Jeśli cokolwiek mogło sprawić, że w szczecińskiej Orkiestrze Symfonicznej Filharmonii obudzi się nowe brzmienie, nowa jakość i większy zapał, to z pewnością były to takie czynniki, jak: nowa (choć to słowo zupełnie nie wyczerpuje w tym kontekście swojego znaczenia) siedziba, obecność światowej sławy dyrygenta - Jacka Kasprzyka i… obecność chóru State Choir Latvija. Ten ostatni wystąpił w ostatniej z trzech części koncertu, wieńcząc go bardzo mocnym akcentem. „Oda do radości” z IX Symfonii Beethovena w ich wykonaniu zrobiła na słuchaczach wrażenie chyba największe. Wolumen chóru, jego spójność, zgrabne posługiwanie się dynamiką i doskonałe brzmienie w rezultacie dało efekt więcej niż imponujący. Ciarki i unoszące się z zaskoczenia brwi zdradzały tylko powierzchowną reakcję na wejście wspomnianego chóru. We wnętrzu, a precyzując – w głowie i w żołądku, działo się znacznie więcej. I było to absolutnie przyjemne.
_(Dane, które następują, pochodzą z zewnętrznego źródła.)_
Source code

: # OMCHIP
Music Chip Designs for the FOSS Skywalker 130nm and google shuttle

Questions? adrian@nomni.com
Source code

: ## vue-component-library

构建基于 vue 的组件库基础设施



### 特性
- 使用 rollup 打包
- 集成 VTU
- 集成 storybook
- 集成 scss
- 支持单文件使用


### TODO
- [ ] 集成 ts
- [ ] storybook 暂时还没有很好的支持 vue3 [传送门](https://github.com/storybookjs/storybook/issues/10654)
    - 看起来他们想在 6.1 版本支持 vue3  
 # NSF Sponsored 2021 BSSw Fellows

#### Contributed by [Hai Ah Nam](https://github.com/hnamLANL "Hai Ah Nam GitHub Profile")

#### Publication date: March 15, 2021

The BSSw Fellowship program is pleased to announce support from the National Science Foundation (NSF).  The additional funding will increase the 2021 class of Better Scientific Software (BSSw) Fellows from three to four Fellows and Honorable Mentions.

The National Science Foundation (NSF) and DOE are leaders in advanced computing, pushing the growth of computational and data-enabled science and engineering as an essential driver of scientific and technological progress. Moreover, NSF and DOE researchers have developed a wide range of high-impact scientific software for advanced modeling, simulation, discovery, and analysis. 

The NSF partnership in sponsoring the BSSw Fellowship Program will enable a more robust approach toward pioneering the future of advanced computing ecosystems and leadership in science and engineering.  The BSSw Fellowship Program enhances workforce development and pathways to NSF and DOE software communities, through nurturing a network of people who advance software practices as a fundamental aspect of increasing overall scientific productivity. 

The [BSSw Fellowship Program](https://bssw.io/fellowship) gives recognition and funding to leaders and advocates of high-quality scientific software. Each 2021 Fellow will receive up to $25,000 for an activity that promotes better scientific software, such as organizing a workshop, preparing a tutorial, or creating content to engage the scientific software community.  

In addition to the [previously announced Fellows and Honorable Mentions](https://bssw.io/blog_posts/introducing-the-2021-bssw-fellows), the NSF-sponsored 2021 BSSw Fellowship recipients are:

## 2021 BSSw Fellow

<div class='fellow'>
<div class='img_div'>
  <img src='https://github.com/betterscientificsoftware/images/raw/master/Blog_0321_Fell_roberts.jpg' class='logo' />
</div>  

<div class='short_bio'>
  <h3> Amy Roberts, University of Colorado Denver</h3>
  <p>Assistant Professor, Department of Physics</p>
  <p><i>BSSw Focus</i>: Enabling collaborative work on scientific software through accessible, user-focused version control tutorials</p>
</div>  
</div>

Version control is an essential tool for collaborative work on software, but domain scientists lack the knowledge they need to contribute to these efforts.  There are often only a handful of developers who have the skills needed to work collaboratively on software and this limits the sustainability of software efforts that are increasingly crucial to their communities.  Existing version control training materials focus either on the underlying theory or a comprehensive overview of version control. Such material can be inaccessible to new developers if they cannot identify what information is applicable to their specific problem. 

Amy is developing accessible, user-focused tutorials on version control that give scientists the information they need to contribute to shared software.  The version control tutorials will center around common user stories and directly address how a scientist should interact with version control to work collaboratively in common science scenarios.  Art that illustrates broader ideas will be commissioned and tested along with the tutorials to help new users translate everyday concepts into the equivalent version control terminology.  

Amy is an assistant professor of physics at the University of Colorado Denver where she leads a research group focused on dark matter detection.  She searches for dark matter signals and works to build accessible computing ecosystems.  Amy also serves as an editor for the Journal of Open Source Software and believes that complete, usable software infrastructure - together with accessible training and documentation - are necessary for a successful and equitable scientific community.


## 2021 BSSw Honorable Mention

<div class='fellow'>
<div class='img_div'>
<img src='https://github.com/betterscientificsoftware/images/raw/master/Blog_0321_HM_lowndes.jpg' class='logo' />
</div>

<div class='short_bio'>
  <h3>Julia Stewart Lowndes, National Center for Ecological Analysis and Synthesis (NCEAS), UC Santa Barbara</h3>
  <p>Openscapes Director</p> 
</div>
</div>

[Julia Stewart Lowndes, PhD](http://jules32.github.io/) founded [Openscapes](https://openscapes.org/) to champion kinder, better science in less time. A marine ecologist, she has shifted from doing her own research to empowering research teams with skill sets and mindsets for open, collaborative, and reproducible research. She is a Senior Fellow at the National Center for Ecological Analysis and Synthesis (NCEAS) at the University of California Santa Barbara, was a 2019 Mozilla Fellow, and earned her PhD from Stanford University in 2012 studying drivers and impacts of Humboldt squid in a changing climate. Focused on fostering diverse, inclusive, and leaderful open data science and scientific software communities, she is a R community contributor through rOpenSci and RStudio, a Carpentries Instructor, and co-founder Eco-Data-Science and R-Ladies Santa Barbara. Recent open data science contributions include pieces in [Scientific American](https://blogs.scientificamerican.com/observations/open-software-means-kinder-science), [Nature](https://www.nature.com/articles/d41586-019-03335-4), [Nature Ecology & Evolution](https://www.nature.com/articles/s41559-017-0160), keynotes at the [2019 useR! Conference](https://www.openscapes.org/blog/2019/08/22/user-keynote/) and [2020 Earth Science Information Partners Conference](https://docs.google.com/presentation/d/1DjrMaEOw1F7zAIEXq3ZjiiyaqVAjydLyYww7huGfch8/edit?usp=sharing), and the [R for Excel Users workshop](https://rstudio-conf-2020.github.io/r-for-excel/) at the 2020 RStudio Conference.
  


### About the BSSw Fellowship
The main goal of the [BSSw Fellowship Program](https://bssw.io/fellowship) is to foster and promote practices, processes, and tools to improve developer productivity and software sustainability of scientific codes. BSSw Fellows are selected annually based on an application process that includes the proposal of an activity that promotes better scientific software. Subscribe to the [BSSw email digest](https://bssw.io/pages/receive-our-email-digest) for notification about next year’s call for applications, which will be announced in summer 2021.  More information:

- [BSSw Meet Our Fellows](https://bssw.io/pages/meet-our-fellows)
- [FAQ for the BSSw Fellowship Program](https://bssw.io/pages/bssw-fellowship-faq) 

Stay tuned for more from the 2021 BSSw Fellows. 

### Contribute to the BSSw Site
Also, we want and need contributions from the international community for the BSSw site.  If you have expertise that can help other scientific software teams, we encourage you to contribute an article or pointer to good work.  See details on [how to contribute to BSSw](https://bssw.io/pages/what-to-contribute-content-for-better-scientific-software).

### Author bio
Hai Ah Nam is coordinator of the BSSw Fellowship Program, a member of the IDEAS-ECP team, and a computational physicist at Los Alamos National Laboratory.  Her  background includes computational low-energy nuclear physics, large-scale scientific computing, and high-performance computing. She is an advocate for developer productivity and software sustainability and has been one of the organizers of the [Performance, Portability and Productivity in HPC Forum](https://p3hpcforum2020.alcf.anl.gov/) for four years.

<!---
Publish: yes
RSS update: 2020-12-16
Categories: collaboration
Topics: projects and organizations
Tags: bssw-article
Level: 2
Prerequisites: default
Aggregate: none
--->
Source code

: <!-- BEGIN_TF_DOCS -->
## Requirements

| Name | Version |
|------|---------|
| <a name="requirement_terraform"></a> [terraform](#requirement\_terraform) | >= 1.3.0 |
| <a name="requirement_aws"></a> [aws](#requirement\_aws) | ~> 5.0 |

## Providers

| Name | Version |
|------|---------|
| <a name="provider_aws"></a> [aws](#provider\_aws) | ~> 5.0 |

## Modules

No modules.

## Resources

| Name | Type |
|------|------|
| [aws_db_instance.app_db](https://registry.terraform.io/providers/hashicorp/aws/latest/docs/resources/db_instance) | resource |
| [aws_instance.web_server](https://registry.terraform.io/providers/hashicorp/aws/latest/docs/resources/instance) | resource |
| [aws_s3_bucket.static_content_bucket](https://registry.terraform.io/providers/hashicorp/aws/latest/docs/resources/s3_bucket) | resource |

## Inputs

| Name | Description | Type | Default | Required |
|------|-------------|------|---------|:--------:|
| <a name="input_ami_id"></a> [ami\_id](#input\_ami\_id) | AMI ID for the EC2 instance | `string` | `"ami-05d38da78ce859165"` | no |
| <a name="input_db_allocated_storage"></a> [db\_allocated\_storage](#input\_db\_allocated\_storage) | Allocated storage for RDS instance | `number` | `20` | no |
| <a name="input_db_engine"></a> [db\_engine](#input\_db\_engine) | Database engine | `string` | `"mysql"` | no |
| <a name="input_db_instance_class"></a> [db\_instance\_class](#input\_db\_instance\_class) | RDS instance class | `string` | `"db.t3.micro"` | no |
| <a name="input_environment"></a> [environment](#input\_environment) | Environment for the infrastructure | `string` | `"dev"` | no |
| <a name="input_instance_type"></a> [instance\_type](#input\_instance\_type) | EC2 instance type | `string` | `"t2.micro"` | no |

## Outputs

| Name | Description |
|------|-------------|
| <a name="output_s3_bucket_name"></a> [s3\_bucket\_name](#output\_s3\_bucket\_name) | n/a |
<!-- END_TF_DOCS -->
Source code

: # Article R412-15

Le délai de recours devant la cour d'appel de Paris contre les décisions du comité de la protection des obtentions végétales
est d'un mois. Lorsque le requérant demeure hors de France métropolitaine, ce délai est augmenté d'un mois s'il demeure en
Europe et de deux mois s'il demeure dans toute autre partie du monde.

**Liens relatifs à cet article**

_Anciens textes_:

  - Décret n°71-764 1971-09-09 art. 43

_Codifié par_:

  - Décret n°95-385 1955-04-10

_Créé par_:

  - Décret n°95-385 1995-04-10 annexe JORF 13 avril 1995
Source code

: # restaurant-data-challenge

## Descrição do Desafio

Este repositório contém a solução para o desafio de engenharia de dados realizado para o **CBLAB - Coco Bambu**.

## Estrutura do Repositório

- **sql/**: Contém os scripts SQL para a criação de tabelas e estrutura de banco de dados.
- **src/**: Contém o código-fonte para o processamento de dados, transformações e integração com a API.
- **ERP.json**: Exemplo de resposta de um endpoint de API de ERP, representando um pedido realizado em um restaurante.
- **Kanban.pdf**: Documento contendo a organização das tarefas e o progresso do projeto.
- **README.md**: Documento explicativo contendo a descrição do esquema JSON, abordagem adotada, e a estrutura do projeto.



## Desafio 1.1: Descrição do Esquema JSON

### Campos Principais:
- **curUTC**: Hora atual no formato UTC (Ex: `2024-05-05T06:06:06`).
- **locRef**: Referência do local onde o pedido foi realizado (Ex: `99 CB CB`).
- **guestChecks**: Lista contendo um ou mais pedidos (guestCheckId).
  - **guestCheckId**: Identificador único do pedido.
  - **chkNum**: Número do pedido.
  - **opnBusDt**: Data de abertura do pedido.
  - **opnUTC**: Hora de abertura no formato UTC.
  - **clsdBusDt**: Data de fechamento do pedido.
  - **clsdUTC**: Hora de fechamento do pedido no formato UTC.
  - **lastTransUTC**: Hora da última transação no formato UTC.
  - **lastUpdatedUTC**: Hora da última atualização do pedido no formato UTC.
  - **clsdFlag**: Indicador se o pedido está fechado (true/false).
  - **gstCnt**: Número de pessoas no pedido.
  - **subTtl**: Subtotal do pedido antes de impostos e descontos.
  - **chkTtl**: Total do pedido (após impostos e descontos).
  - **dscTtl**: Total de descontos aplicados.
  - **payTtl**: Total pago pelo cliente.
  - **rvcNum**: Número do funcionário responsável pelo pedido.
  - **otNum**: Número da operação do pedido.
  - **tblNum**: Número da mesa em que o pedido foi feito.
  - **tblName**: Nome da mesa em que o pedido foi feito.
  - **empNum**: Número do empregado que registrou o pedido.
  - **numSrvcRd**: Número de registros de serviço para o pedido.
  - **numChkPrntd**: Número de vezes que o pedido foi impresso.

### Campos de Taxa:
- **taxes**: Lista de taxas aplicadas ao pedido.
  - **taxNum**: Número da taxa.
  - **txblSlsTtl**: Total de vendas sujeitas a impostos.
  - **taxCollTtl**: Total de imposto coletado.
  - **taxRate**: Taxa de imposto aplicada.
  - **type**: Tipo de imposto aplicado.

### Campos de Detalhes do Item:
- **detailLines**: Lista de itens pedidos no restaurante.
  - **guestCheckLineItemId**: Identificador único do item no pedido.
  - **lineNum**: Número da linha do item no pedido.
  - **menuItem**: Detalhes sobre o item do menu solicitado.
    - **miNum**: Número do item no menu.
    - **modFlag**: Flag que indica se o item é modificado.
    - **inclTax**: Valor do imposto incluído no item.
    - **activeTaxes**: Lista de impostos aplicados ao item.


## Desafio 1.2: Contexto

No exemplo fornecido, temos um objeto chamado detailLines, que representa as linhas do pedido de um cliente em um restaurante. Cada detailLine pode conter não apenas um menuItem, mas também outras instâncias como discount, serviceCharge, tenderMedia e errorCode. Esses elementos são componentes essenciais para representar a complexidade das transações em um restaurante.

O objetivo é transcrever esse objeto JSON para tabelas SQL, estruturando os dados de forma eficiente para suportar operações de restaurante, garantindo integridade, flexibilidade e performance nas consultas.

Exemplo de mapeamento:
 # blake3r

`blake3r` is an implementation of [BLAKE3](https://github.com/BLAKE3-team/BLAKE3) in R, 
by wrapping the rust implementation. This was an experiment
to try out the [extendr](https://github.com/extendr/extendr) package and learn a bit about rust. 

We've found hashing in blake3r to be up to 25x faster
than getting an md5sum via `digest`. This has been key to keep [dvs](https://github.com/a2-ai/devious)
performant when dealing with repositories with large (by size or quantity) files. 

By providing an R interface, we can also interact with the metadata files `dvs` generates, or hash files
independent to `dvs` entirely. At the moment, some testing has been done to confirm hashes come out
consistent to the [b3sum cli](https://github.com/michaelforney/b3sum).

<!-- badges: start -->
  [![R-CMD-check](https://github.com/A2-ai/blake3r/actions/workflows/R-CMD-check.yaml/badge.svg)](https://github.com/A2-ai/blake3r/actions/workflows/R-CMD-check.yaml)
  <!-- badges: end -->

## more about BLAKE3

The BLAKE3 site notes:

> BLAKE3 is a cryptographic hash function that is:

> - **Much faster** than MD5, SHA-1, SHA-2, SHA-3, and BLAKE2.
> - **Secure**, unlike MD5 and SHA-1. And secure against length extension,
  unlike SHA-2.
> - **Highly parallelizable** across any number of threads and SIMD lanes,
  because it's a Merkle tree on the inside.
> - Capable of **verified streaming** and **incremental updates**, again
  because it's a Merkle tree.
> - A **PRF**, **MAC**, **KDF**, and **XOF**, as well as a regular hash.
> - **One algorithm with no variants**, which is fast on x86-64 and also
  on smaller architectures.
Wydarzenie przemyślano w każdym szczególe. Tym, którzy mimo wszystko chcieliby z zawiedziona miną powiedzieć „Szkoda tylko, że trwało tak krótko…” Filharmonia zabrała tę możliwość. O koncercie bowiem powiedzieć można wiele, ale z pewnością nie to, że szybko się skończył. Nowa siedziba gościła w swych progach zgromadzonych gości przez ponad cztery godziny, więc nawet Ci, którzy sycą się widokiem i dźwiękiem powoli, mieli tego czasu aż nazbyt. Mogli nasycić po kolei każdy zmysł bez niepotrzebnego pośpiechu – wzrok widokiem wnętrza, słuch brzmieniem koncertu i smak podawanymi w przerwach lampkami wina, czy finezyjnie wyglądającymi słodkimi przekąskami.
Inauguracja, jak na inaugurację przystało, była uroczysta, długa i emocjonująca, co podkreślała każda z osób, która tego dnia zabrała głos podczas koncertu – od dyrektorki, Doroty Serwy, przez prezydenta miasta Szczecina, Piotra Krzystka, aż po prezydenta Rzeczypospolitej Polskiej - Bronisława Komorowskiego. Wszyscy oni zgodnie podkreślali, że to naprawdę wyjątkowy moment, i wszystkim cisnęły się na usta podobne słowa, wśród których największą popularnością cieszyły się takie jak: „nareszcie”, „imponujące”, oraz „gratuluję”. I trudno się dziwić. Ja sama, gdyby w tej samej chwili dopuścić mnie do głosu, użyłabym podobnych. Powiedziałabym, że rozpiera mnie duma, radość i ekscytacja. I, że gratuluję wszystkim tym, których wspólne decyzje i trwające trzy lata wysiłki złożyły się w rezultacie na, po pierwsze: taki budynek, po drugie: taką oprawę artystyczną, po trzecie wreszcie: na takie wrażenia. Bo tych ostatnich dostarcza już samo przekroczenie progu Filharmonii, nie wspominając (choć za późno, bo i tak wspomniałam) już o samym koncercie.